Hub Friends and confronting my fears of ableism

The last week has been pretty emotion filled for me. After being added to a Facebook social group, Hub Friends, last week, I was almost immediately confronted by my ableism and my fear of encountering other’s ableism. The first three events I saw posted were things I’d love to do: Revere Beach Sand Sculpting Festival, Figment Boston and Shakespeare in the Park. I’d normally be fine doing these types of things alone, because I’d want to reduce the ableist bullshit I’d have to deal with by being on my scooter, especially from people I know. But this time, the feelings really overwhelmed me. 

I feel so scared and vulnerable. I want to be a person. I want to be part of society. I want to go to events that interest me. I love festivals and hanging out with friends. I also have mounds of internalized ableism based on my experiences thus far. I don’t want to be “disabled Tamm.” I don’t want to feel uncomfortable by the discomfort others feel with me when using the scooter. I don’t want special treatment. I just want to belong.

I don’t know how to do this with my limitations. I don’t know how to bridge the fear. I do everything in my power to make my disabilities as hidden as possible, but I just can’t get around the fact that the accident permanently limited how long I can stand and walk. I’m so grateful I’ve finally reached the point of being able to stand/walk long enough to keep my physical limitations hidden in most social situations. Of course, that’s only until I can’t. I don’t know how to trust this group won’t treat me like others have. People, including those I know and love, always treat me differently on my scooter. Here’s what I don’t want:

  • I don’t want to be treated as a child unable to care for myself.
  • I don’t want your help unless I ask for it, though I won’t be discourteous if you offer it the way you’d hold the door open for someone.
  • I definitely don’t want to be harassed.
  • I don’t want to be treated as if I have an intellectual impairment because I have a physical one.
  • I don’t want your fear of being disabled projected onto me when you see my scooter. That one deserves repeating: I don’t want your fear of being disabled projected onto me when you see me on my scooter.
  • I don’t want to be invisible.
  • I don’t want to be skipped over or stepped in front of in line because you “didn’t see me.”
  • I don’t want to not be offered stupid junk fliers that I don’t want anyway but see every single other person being offered.   

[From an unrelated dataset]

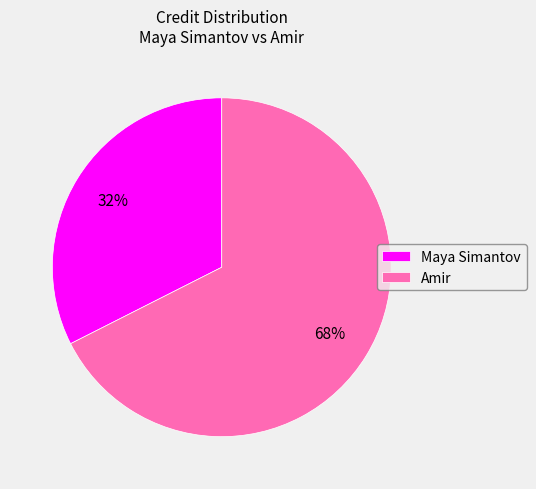

What is the largest slice in the pie chart?

Amir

I so want to be part of Hub Friends, but my physical limitations and fear keep me from doing so. I feel like it gives the impression of me not wanting to be part of the group, when I desperately want to be part of it. Maybe I need to get honest and talk about my scooter and the struggles of using it socially. I probably need to find a group, maybe at Spaulding, that can help me deal with integrating back into society. It’s all so scary.

Last night was big. Lots of new people at Hub Discussion Group meant that even though I wanted to stay in Greg’s group to share about loneliness, I went to Rob’s group. I’m so glad I did. It was difficult and I cried, but I managed to tell them how difficult it’s been since joining Hub Friends. Wanting to go to so many events but feeling like the need to use my scooter prevents me from doing so. How lonely that feels. How it makes me feel “apart from” rather than “a part of.” It was really good. My sharing resulted in several others opening up and sharing how they struggle with social anxiety, being around drinkers when they don’t drink, etc. One person spoke about how they too can’t stand or walk for long periods either. I am not alone in my struggle. Most of us seem to struggle to be “a part of.” By the end of Discussion Group, I’d gone from feeling alone and isolated to being so grateful to be part of this community. While I wasn’t greeted with open arms for my scooter, Gene said he’d be okay with me on my scooter, but he was the only one to go that far. I really appreciated his comment. Despite not receiving other support for me showing up at events on my scooter, I’m glad I felt able to be vulnerable enough to share these feelings and receive some support.